Pressure on Horne to come clean on citizenship - Gov’t says cockroach staying out of PNP’s fowl fight
Edmond Campbell/Senior Staff Reporter
Attorney-at-law Jalil Dabdoub says if the People’s National Party’s (PNP) Norman Horne holds United States citizenship, the governor general and leader of the Opposition should act by withdrawing his appointment and bring the ensuing Senate debacle to an immediate end.
Speculation has for weeks hung over Horne that he is the holder of a valid United States passport, rendering him ineligible for membership in the Senate. Only Commonwealth dual citizenship is allowed for holders of seats in Jamaica’s bicameral Parliament.
“For either of them to continue to fail to act would be a dereliction of their own constitutional duties,” said Dabdoub in a letter to the editor published in today’s Gleaner.
Horne, who has declined to clarify his citizenship status, is at the centre of a controversy dogging the PNP after indicating in October that he would defer the Senate appointment by then Opposition Leader Dr Peter Phillips weeks before Phillips relinquished that position to Mark Golding who defeated Lisa Hanna in an internal election.

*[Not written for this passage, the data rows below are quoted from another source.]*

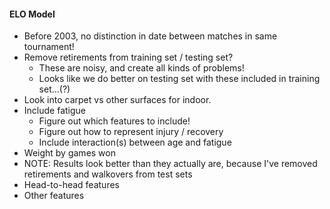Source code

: #### ELO Model
* Before 2003, no distinction in date between matches in same tournament! 
* Remove retirements from training set / testing set?
    * These are noisy, and create all kinds of problems!
    * Looks like we do better on testing set with these included in training set...(?)
* Look into carpet vs other surfaces for indoor.
* Include fatigue
    * Figure out which features to include!
    * Figure out how to represent injury / recovery
    * Include interaction(s) between age and fatigue
* Weight by games won 
* NOTE: Results look better than they actually are, because I've removed retirements and walkovers from test sets
* Head-to-head features
* Other features
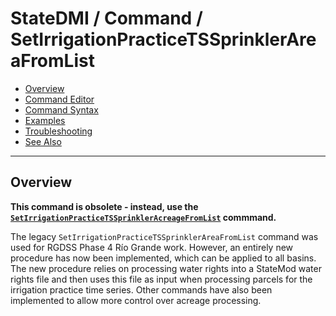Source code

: # StateDMI / Command / SetIrrigationPracticeTSSprinklerAreaFromList #

* [Overview](#overview)
* [Command Editor](#command-editor)
* [Command Syntax](#command-syntax)
* [Examples](#examples)
* [Troubleshooting](#troubleshooting)
* [See Also](#see-also)

-------------------------

## Overview ##

**This command is obsolete - instead, use the
[`SetIrrigationPracticeTSSprinklerAcreageFromList`](../SetIrrigationPracticeTSSprinklerAcreageFromList/SetIrrigationPracticeTSSprinklerAcreageFromList.md) commmand.**

The legacy `SetIrrigationPracticeTSSprinklerAreaFromList` command
was used for RGDSS Phase 4 Río Grande work.
However, an entirely new procedure has now been implemented, which can be applied to all basins.
The new procedure relies on processing water rights into a StateMod water rights file and then
uses this file as input when processing parcels for the irrigation practice time series.
Other commands have also been implemented to allow more control over acreage processing.
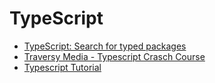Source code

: # TypeScript
- [TypeScript: Search for typed packages](https://www.typescriptlang.org/dt/search?search=)
- [Traversy Media - Typescript Crasch Course](https://youtu.be/BCg4U1FzODs)
- [Typescript Tutorial](https://www.youtube.com/playlist?list=PL4cUxeGkcC9gUgr39Q_yD6v-bSyMwKPUI)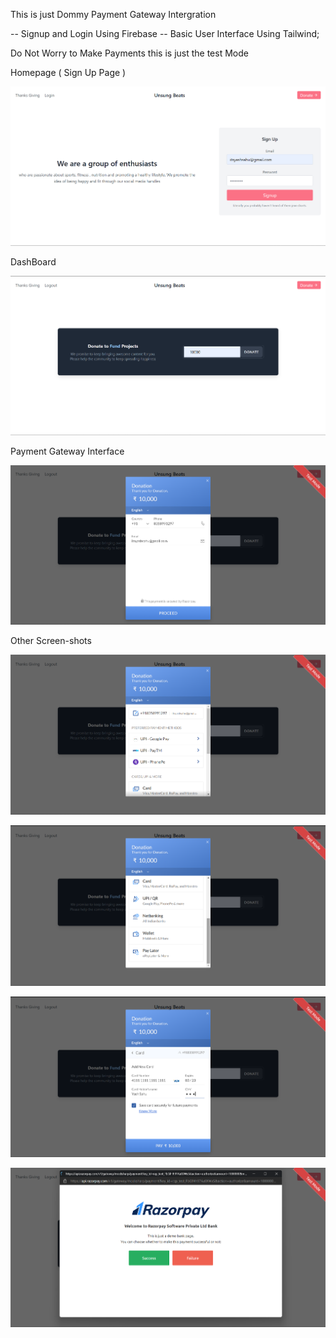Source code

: This is just Dommy Payment Gateway Intergration 

-- Signup and Login Using Firebase 
-- Basic User Interface Using Tailwind;

Do Not Worry to Make Payments this is just the test Mode

Homepage ( Sign Up Page )

![First Glance](screenshots/Screenshot_1.png "Signup page of the web-app")

DashBoard 

![DashBoard](screenshots/Screenshot_2.png "Dashboard of the web-app")

Payment Gateway Interface 

![Payment Gateway Interface](screenshots/Screenshot_3.png "Payment Gateway Interface of the web-app")

Other Screen-shots 

![Payment Gateway Interface](screenshots/Screenshot_4.png "Screen Shoots of Payment Gateway Interface of the web-app")

![Payment Gateway Interface](screenshots/Screenshot_5.png "Screen Shoots of Payment Gateway Interface of the web-app")

![Payment Gateway Interface](screenshots/Screenshot_6.png "Screen Shoots of Payment Gateway Interface of the web-app")

![Payment Gateway Interface](screenshots/Screenshot_7.png "Screen Shoots of Payment Gateway Interface of the web-app")


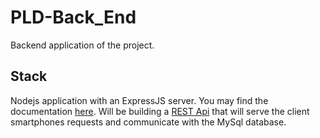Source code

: # PLD-Back_End

Backend application of the project.

## Stack

Nodejs application with an ExpressJS server. You may find the documentation [here](https://expressjs.com).
Will be building a [REST Api](https://www.smashingmagazine.com/2018/01/understanding-using-rest-api/) that will serve the client smartphones requests and communicate with the MySql database.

But Golding’s hands might be tied because he cannot unilaterally remove Horne from the Senate.
Meanwhile, leader of opposition business in the House of Representatives, Anthony Hylton, said that discussions were taking place at the “appropriate level” to resolve the Senate stalemate.
“I believe cooler heads will prevail,” he told The Gleaner on Tuesday.
St Catherine North West Member of Parliament Hugh Graham said he was struggling to understand why Horne had taken this posture.
“Whilst we are involved in all these kinds of squabble, Rome is burning, and we really need to get our act together so that we can represent the people in the way that we should,” Graham said in a Gleaner interview.
“I think that former senator Norman Horne should do the right because he did not take up the position,” the first-time MP declared.
Asked to comment on the Senate saga bedevilling the PNP, the state minister of information, Robert Morgan, quipped: “Cockroach nuh business in a fowl fight.”
He told journalists during a post-Cabinet press briefing on Wednesday that the Government was focused on managing the country and would “not necessarily have an interest in the issues of a political organisation”.
A statement issued by the PNP on Tuesday said that Golding had impressed on Horne the urgency of the matter and the significance of the orderly running of the Senate. The Senate vacancy means that the Opposition is one seat short to prevent the Government from getting close to a two-thirds majority - important muscle to force through legislation.
The Senate consists of eight opposition and 13 government places.
Golding pointed to two options available to Horne: that he dispatch his letter of resignation to the governor general or that he indicate that he intends to take the oath of office and be sworn in as senator.
The PNP said that if Horne chooses to be sworn in, he should provide evidence that he had renounced his United States citizenship prior to his appointment to the Senate in order to clarify his eligibility.